Busca-se explicitar a ética epicúrea a partir do sentido pleno do exercício da Filosofia como um saber para a vida, ou o equilíbrio próprio do sophós(sábio), que é autárkes, isto é, que tem o princípio da sua ação em si mesmo e, por isso, pode se considerar livre dos tormentos que afetam o comum dos mortais.
Vislumbra-se nesse particular, o modo de realização do télos(fim) do indivíduo, uma vez que o período helenístico da Filosofia antiga caracterizou-se sobretudo pelo deslocamento da problemática ética para o âmbito do indivíduo, onde a orientação para o agir no mundo tem o seu télos(fim) no bem-estar e na autárkeia do indivíduo, que já não deposita suas esperanças numa mudança substancial na ordem política e, por isso, volta-se para si e busca, através da Filosofia, o cuidado de si mesmo.
Epicuro enfoca o seu pensamento ético para o sophós(sábio), que é o modelo do homem feliz, por fazer da sua vida um exercício constante de realização da Filosofia, cujo sentido prático está em evitar os problemas advindos das relações estabelecidas no seio do corpo político, da sociedade de então.
Justifica-se, desse modo, o isolamento de Epicuro não como uma fuga da realidade, mas como uma característica do seu éthos que molda o homem sábio:
“Sua ética se caracteriza, sobretudo, pela autárkeia, isto é, por uma conduta na qual a ação fundada na compreensão da natureza supera a reação que tem por base o constante desgaste do indivíduo, que perdeu o domínio de si e vive a impossibilidade de criar o seu modo de vida segundo o que é natural e necessário. O afastamento do sophós em relação à insensatez das normas e valores cultivados em sociedade é, para Epicuro, o caminho para o exercício de um modo de vida autárquico”( SILVA, Markus Figueira da. Epicuro: sabedoria e jardim. Rio de Janeiro: Relume Dumará, 2003, p. 18).
O homem sábio se constitui como aquele que não vive na polis porque o pressuposto para a política é eminentemente ético. O seu éthos equivale a sua phýsis, pois são uma realidade só.
O equilíbrio então se mostra como sentido para a vida a partir da compreensão da natureza(physiología) e do modo de ser phýsis.Essa é uma das questões centrais do pensar epicúreo devido o sábio alcançar a plenitude no agir, o equilíbrio, a medida, tendo em si mesmo o princípio dessas ações. A ele cabe escolher o que lhe aprouver e recusar o que destoa da medida equilibrada que expressa o seu bem-estar.

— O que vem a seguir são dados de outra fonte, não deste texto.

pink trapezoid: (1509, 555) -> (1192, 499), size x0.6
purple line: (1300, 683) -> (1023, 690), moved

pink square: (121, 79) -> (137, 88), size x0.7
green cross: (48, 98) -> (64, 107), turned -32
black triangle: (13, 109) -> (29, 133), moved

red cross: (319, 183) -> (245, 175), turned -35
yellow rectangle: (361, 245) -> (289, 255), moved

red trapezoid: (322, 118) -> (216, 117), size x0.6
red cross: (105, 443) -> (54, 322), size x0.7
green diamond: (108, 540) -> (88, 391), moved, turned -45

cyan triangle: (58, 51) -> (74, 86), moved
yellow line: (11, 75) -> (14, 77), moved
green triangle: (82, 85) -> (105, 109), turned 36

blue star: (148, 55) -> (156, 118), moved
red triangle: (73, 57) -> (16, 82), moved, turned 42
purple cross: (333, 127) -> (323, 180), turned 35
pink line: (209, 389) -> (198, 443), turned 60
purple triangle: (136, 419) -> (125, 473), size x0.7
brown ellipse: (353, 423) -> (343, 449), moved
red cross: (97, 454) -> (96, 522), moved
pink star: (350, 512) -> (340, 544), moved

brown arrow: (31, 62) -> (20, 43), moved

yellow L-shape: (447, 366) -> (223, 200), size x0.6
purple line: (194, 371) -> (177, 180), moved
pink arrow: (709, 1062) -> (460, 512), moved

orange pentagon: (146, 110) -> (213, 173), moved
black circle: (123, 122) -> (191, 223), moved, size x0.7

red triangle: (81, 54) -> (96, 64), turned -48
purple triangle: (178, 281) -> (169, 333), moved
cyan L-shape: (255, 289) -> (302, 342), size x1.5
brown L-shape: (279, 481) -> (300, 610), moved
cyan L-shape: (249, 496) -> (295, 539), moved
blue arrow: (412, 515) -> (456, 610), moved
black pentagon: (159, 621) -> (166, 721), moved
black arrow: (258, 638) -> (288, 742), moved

Assim, o sophós é autárkes porque age a partir de si mesmo. A autárkeia consiste na implicação da compreensão do sentido de liberdade(eleuthería) que a justifica e ao mesmo tempo a fundamenta.Autárkeia é uma qualidade de quem se basta a si mesmo. Daí, o viver em equilíbrio não depende senão do modo como o homem vivencia a sua situação real de existir independente de qualquer outro “poder” que transcenda a sua dynamis de ação, desde que esse “poder” possa ser permitido ou evitado.
A autárkeia é a expressão da vida tornada independente das necessidades que a negam e a fazem re-agir ou sofrer.
Contudo, eis o grande prazer da sabedoria quando se expressa os ideais da ataraxía, da aponía, da eustatheía e da philía; quando aquele que goza a serenidade de uma vida filosófica, obtém o máximo de prazer em todas as ações refletidas, ao mesmo tempo que se livra de atender às necessidades não naturais.
O propósito maior do comportamento do sábio se define como viver de acordo com a natureza e se expressa pela autárkeia, o modelo de ação que caracteriza o modo de vida do sábio.
Tal propósito passa por um exercício que é a efetivação da sua compreensão da phýsis mediante o dimensionamento da sua conduta no mundo-realidade. Este exercício é ainda a definição da Filosofia enquanto um saber para a vida: “techné tis perì tón bíon”, afirmado por Epicuro.
Jackislandy Meira de Medeiros Silva, Professor e Filósofo.